:: Task to carry out ::
Write out each record below exactly, without pictures.

(Dataset content)

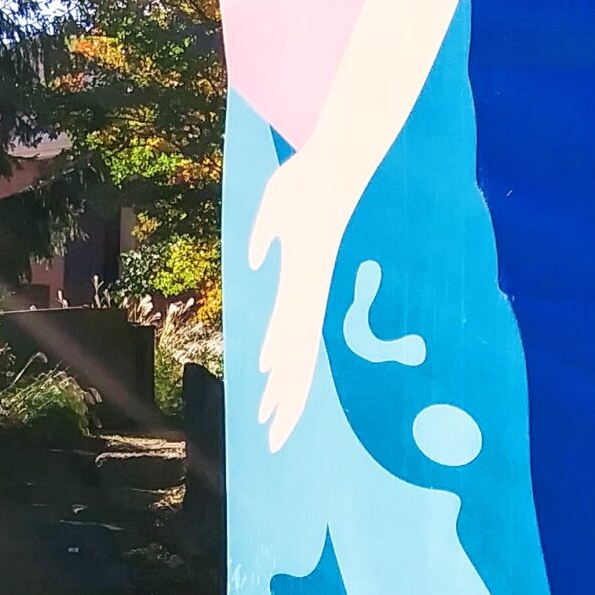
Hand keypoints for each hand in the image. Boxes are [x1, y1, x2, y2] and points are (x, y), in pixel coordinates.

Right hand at [247, 148, 351, 451]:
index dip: (281, 382)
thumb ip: (264, 239)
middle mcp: (310, 295)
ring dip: (286, 389)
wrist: (339, 155)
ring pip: (298, 350)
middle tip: (274, 439)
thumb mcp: (274, 211)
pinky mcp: (312, 269)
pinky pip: (295, 316)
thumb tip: (255, 263)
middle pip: (297, 362)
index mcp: (302, 289)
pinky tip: (275, 370)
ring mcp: (312, 285)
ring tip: (274, 424)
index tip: (269, 411)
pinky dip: (283, 345)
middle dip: (286, 402)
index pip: (289, 347)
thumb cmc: (309, 178)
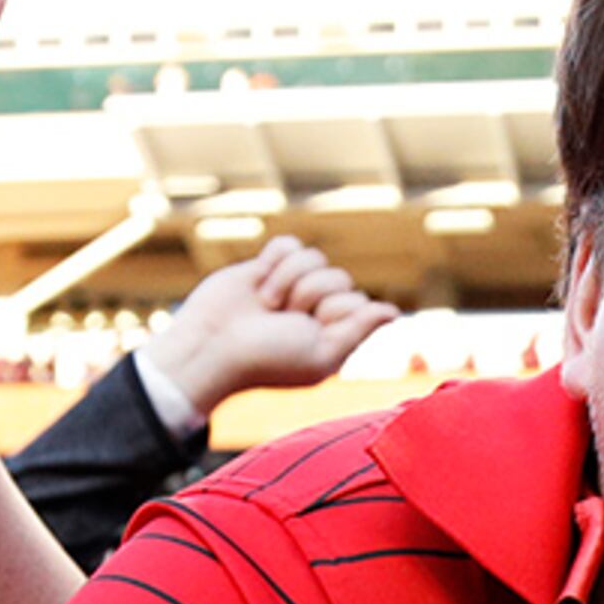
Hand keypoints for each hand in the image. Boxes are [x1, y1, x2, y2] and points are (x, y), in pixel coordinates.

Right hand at [152, 238, 401, 411]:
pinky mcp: (267, 267)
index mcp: (335, 334)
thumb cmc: (266, 359)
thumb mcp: (321, 353)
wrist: (210, 346)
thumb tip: (393, 311)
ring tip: (266, 305)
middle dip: (309, 294)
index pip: (358, 300)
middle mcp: (317, 309)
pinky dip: (274, 260)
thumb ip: (358, 331)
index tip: (308, 329)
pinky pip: (289, 244)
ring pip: (314, 257)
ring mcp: (292, 286)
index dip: (334, 309)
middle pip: (338, 277)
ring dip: (287, 279)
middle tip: (281, 319)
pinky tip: (258, 282)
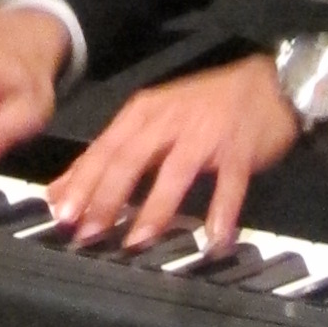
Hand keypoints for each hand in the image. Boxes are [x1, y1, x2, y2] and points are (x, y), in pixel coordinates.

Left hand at [46, 53, 302, 253]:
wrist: (267, 84)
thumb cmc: (205, 106)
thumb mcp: (153, 121)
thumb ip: (111, 154)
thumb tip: (62, 189)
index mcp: (144, 113)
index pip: (105, 148)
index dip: (81, 182)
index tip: (60, 214)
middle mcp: (170, 120)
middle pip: (131, 158)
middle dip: (106, 197)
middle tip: (88, 233)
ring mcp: (205, 133)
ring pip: (174, 171)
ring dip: (154, 208)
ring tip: (137, 242)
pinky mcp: (239, 148)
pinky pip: (229, 184)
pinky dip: (221, 212)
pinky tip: (213, 241)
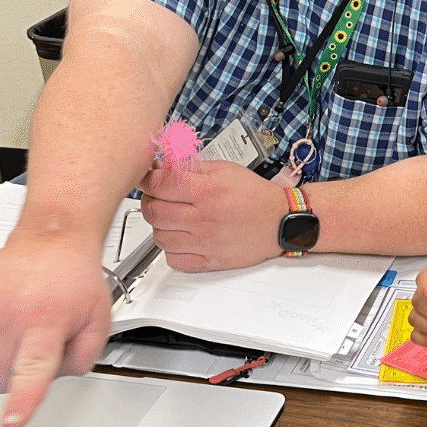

(End Dataset content)

:: Solution below ::
Hand keypoints for each hand in the image. Boxes are [x1, y1, x2, y2] and points are (x, y), in pixel coordinates.

Right hand at [247, 148, 351, 451]:
index dip: (281, 382)
thumb ip: (264, 239)
middle mcp: (310, 295)
ring dip: (286, 389)
wrist: (339, 155)
ring pip: (298, 350)
middle tip: (274, 439)
thumb mcp: (274, 211)
pinky mcp: (312, 269)
pinky pip: (295, 316)
thumb tip: (255, 263)
middle pip: (297, 362)
index mcp: (302, 289)
pinky tip: (275, 370)
ring mcp: (312, 285)
ring tip: (274, 424)
index tip: (269, 411)
pinky dip: (283, 345)
middle dip: (286, 402)
index pip: (289, 347)
thumb cmc: (309, 178)
Hand keypoints for each hand in the image. Boxes are [x1, y1, x2, y2] and points are (x, y), in pixel coordinates.

Right hand at [152, 238, 401, 411]:
pinky mcp: (267, 267)
index mcp: (335, 334)
thumb cmc: (266, 359)
thumb mcp: (321, 353)
wrist: (210, 346)
thumb tip: (393, 311)
ring tip: (266, 305)
middle dip: (309, 294)
index pip: (358, 300)
middle mcp: (317, 309)
pinky dip: (274, 260)
thumb ip: (358, 331)
index tip: (308, 329)
pinky pip: (289, 244)
ring pip: (314, 257)
ring mcp: (292, 286)
index dip: (334, 309)
middle pip: (338, 277)
ring dip: (287, 279)
middle tip: (281, 319)
pinky tip: (258, 282)
Hand keypoints for each hand in the image. Boxes are [x1, y1, x2, y2] and points are (x, y), in pixel coordinates.

Left hand at [46, 53, 302, 253]:
wrist: (267, 84)
thumb cmc: (205, 106)
thumb mcp: (153, 121)
thumb ip: (111, 154)
thumb tip: (62, 189)
index mcp: (144, 113)
index pip: (105, 148)
index dip: (81, 182)
index tip: (60, 214)
middle mcp: (170, 120)
middle pip: (131, 158)
middle dip: (106, 197)
middle tip: (88, 233)
ring mcp: (205, 133)
ring pip: (174, 171)
ring dip: (154, 208)
ring tip: (137, 242)
pinky mcp: (239, 148)
pinky pip: (229, 184)
pinky dip: (221, 212)
pinky tip: (213, 241)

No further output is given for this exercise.